5 Things We Learned at CinemaCon: Fading A-Listers, Killer Comedies, Where Are the Minorities?
5 Things Learned at CinemaCon: Fading A-Listers, Killer Comedies, Where Are the Minorities?
CinemaCon, the annual lovefest between movie theater owners and studios, is always rigidly on message. People love the communal movies and the cinemas will never go away, studio chief after studio chief announces with barely a passing mention of the digital upstarts that are endangering the moviegoing experience.
Between the panegyrics and the sizzle reels, the gaudy box office stats and the celebrity appearances, it's easy to detect an industry in transition. From a lack of ethnic and female faces to the rise of a new crop of A-list actors, here are five things that should be on Hollywood's radar after the exhibition trade show.
1. Hollywood Needs More Women and Minorities Stat
The rise of markets such as Brazil and China in recent years has shown Hollywood that catering to the global box office is critically important to the long-term growth of the industry.
At the same time, films like "The Hunger Games" and "Bridesmaids" have demonstrated that women have exploded the long-held prejudice that they cannot anchor action movies or R-rated comedies.
Judging from the films scheduled to hit theaters this summer, the lesson has been lost on most major studios. With a few exceptions, most notably female buddy cop romp "The Heat," it is largely white men who will be doing the fighting and joke cracking at the multiplex from May through August.
The executive suite and the director's chair also remain the homogenized provenance of white men. Most of the people who took the stage at the various studio presentations shared the same pigment and lacked a second X chromosome. Could that have something to do with the preponderance of movies starring white men, geared towards white men?
Kevin Hart, who emceed Lionsgate's presentation, was quick to crack his jocular whip.
"I want everybody to look around you and notice there are five black people in the room," Hart joked. "They're with me; they're cool. They probably don't have passes cause I snuck 'em in here."
That resistance is bad for business. "Fast & Furious 6" with its cast of Asian, Hispanic and African-American actors generated one of the strongest responses at CinemaCon, while "The Heat" with Melissa McCarthy and Sandra Bullock was greeted with uproarious laughter when it screened in its entirety at the convention.

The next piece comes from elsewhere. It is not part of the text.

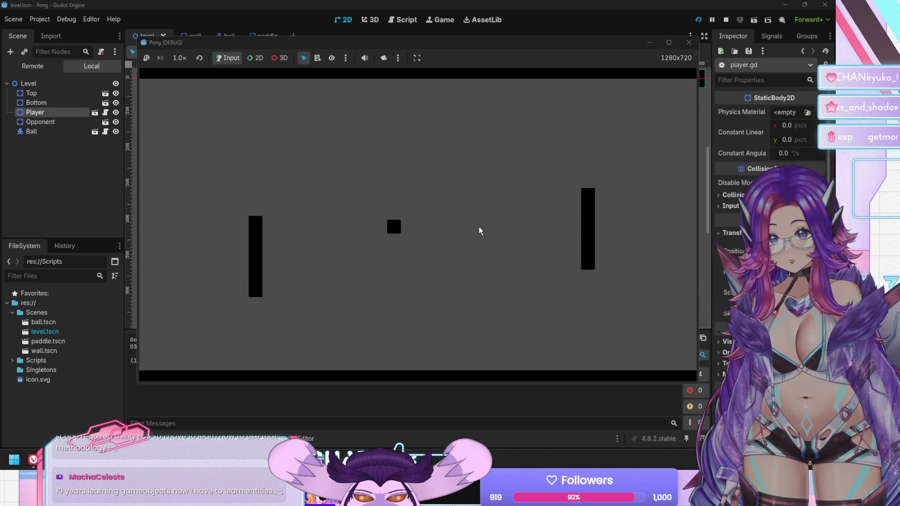
pyautogui.press('Up')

Introducing Regal Cinemas CEO Amy Miles, National Association of Theatre Owners CEO John Fithian said he wished he could clone her because there were so few women in positions of power in the movie industry. Barring that, it might be a good idea for studios to do more to foster greater diversity in the board room in a way that mirrors the growing diversity in the moviegoing population.
Also Read: TheWrap's Complete CinemaCon Coverage
2. The Old Guard of A-List Actors Is Looking Creaky. The New Guard? Just Fine.
The number of stars who are capable of opening a major blockbuster has diminished in recent years and the few that remain, such as Johnny Depp and Brad Pitt, are now comfortably middle aged. Their wrinkles are starting to show, at least when it comes to launching star-vehicles with broad appeal.